Exercise goal:
State how many lines in the records below contain the string "scope". Reply with the number alone.

─── Entries provided ───

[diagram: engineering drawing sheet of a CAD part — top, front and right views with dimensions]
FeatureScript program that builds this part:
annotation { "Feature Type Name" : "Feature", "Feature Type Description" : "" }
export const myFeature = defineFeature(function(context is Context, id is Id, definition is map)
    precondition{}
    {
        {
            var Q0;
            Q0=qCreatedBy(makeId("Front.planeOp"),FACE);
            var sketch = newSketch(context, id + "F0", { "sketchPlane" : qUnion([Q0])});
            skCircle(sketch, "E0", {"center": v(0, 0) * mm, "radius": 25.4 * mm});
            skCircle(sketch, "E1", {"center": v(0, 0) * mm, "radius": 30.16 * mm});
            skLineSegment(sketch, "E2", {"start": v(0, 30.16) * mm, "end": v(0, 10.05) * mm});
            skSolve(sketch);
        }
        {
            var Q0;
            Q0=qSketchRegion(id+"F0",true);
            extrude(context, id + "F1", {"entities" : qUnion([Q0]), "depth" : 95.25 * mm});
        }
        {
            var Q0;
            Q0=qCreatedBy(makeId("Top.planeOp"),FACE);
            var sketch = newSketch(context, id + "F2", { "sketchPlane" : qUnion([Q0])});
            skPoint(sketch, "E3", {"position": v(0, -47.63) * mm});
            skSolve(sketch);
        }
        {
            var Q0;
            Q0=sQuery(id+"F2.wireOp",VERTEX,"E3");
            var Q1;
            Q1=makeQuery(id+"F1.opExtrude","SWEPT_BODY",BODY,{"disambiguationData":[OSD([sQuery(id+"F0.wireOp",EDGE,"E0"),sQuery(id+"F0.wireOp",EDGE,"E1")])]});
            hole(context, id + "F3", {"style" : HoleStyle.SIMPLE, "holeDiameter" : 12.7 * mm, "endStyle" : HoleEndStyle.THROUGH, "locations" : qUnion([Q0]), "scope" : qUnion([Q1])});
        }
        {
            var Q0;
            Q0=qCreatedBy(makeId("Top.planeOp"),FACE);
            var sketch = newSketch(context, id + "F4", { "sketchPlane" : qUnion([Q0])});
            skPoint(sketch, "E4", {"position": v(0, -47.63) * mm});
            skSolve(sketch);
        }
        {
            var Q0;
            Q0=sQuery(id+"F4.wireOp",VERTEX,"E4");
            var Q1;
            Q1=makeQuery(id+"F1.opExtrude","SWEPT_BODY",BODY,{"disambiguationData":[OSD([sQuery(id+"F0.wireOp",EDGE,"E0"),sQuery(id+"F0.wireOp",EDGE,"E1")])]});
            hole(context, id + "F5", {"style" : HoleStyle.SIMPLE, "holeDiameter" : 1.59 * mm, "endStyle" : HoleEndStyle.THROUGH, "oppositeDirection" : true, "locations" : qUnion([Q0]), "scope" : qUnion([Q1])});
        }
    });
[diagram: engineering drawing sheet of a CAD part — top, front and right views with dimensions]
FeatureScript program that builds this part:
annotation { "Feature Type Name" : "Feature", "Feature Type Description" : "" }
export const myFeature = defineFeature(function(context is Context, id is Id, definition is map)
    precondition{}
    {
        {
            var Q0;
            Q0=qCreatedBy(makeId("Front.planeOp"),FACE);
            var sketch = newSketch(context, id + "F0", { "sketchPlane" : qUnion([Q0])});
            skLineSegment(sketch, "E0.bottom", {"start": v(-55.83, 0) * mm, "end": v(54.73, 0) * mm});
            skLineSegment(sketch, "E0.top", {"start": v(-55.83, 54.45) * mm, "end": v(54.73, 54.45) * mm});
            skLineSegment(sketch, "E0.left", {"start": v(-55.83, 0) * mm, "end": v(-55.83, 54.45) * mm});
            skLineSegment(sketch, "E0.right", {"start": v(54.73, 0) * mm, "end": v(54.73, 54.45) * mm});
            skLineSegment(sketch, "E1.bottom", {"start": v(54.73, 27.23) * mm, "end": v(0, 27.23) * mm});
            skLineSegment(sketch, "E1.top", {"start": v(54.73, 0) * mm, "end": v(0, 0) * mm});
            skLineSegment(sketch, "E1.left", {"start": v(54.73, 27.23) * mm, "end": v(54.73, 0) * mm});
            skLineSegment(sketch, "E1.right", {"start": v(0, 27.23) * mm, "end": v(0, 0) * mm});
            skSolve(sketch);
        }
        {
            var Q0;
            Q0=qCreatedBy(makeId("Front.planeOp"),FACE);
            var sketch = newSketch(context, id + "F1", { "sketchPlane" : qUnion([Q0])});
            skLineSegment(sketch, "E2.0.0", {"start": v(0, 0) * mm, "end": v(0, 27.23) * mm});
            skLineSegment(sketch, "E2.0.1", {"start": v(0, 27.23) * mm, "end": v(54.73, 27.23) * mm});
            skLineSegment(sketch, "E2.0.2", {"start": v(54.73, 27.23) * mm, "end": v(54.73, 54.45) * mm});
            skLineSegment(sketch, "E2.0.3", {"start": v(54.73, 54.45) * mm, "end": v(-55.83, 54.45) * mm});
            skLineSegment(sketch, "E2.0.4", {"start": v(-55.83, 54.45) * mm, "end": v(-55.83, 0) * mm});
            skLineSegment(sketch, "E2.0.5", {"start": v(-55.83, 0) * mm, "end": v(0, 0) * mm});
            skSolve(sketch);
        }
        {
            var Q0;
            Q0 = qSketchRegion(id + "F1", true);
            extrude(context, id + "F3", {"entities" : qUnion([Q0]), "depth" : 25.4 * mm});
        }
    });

───

Expected answer:
2